Tuesday, October 23, 2007

Raising Well Behaved Children

We raised two, of whom I am totally proud. They are fine, considerate, caring adults, for which I give my spouse full credit. But that’s not the subject of this piece. The subject deals with the method, technique, and skill of raising well-behaved children.

Two boys, I’m told, are the worst combination. I agree. It’s axiomatic. For us it was a daily struggle. Why? We didn’t know the method, the technique nor did we have the skill. So what qualifies me now to address the subject with expertise?

For the past twenty-two years my residence has included a full spa with common whirlpool and swimming pool and for over two decades I’ve observed hundreds of families with various aged children, many of who were poorly behaved as well as the majority who were well behaved and discovered the common thread inherent in each group. The method, technique, and skill are no secret. It should be obvious, although it wasn’t to us. It’s just a matter of manner, courtesy and respect, not from the children; to the children. Those struggling with the poorly behaved attempted to control with intimidation, shouts, and threats with the result the children responded in kind.
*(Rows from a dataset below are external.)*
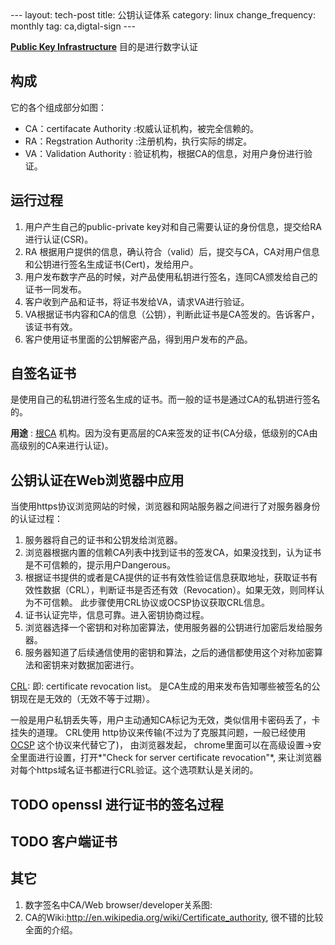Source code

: #+begin_html
---
layout: tech-post
title: 公钥认证体系
category: linux
change_frequency: monthly
tag: ca,digtal-sign
---
#+end_html


*[[http://en.wikipedia.org/wiki/Public_key_infrastructure][Public Key Infrastructure]]* 目的是进行数字认证

** 构成
它的各个组成部分如图：

[[file:../../images/Public-Key-Infrastructure.svg]]


+ CA：certifacate Authority :权威认证机构，被完全信赖的。
+ RA：Regstration Authority :注册机构，执行实际的绑定。
+ VA：Validation Authority : 验证机构，根据CA的信息，对用户身份进行验证。

** 运行过程
1. 用户产生自己的public-private key对和自己需要认证的身份信息，提交给RA进行认证(CSR)。
2. RA 根据用户提供的信息，确认符合（valid）后，提交与CA，CA对用户信息和公钥进行签名生成证书(Cert)，发给用户。
3. 用户发布数字产品的时候，对产品使用私钥进行签名，连同CA颁发给自己的证书一同发布。
4. 客户收到产品和证书，将证书发给VA，请求VA进行验证。
5. VA根据证书内容和CA的信息（公钥），判断此证书是CA签发的。告诉客户，该证书有效。
6. 客户使用证书里面的公钥解密产品，得到用户发布的产品。

** 自签名证书
是使用自己的私钥进行签名生成的证书。而一般的证书是通过CA的私钥进行签名的。

*用途* : [[http://en.wikipedia.org/wiki/Root_certificate][根CA]] 机构。因为没有更高层的CA来签发的证书(CA分级，低级别的CA由高级别的CA来进行认证)。

** 公钥认证在Web浏览器中应用
当使用https协议浏览网站的时候，浏览器和网站服务器之间进行了对服务器身份的认证过程：

1. 服务器将自己的证书和公钥发给浏览器。
2. 浏览器根据内置的信赖CA列表中找到证书的签发CA，如果没找到，认为证书是不可信赖的，提示用户Dangerous。
3. 根据证书提供的或者是CA提供的证书有效性验证信息获取地址，获取证书有效性数据（CRL），判断证书是否还有效（Revocation）。如果无效，则同样认为不可信赖。 此步骤使用CRL协议或OCSP协议获取CRL信息。
4. 证书认证完毕，信息可靠。进入密钥协商过程。
5. 浏览器选择一个密钥和对称加密算法，使用服务器的公钥进行加密后发给服务器。
6. 服务器知道了后续通信使用的密钥和算法，之后的通信都使用这个对称加密算法和密钥来对数据加密进行。

[[http://en.wikipedia.org/wiki/Certificate_revocation_list][CRL]]: 
 即: certificate revocation list。 是CA生成的用来发布告知哪些被签名的公钥现在是无效的（无效不等于过期）。

 一般是用户私钥丢失等，用户主动通知CA标记为无效，类似信用卡密码丢了，卡挂失的道理。  
 CRL使用 http协议来传输(不过为了克服其问题，一般已经使用[[http://en.wikipedia.org/wiki/Online_Certificate_Status_Protocol][ OCSP]] 这个协议来代替它了)， 由浏览器发起，
 chrome里面可以在高级设置->安全里面进行设置，打开*"Check for server certificate revocation"*, 来让浏览器对每个https域名证书都进行CRL验证。这个选项默认是关闭的。
 

** TODO openssl 进行证书的签名过程

** TODO 客户端证书

** 其它
1. 数字签名中CA/Web browser/developer关系图:  
 [[file:../../images/Usage-of-Digital-Certificate.svg]]
2. CA的Wiki:<http://en.wikipedia.org/wiki/Certificate_authority>, 很不错的比较全面的介绍。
Those with the well behaved needed not intimidation, shouts or threats. They addressed their children respectfully, quietly, knowing compliance was a given and it was. It was almost as if the parents were addressing other adults. It’s as simple as that.

I don’t know how my eldest son (my younger is just recently married) and his wife discovered the skill, but they have it. Their six children are just a joy to be with. The two eldest help care lovingly for the others. That’s their job, their responsibility, their joy.

Do I oversimplify? Perhaps, but that’s the way I see it.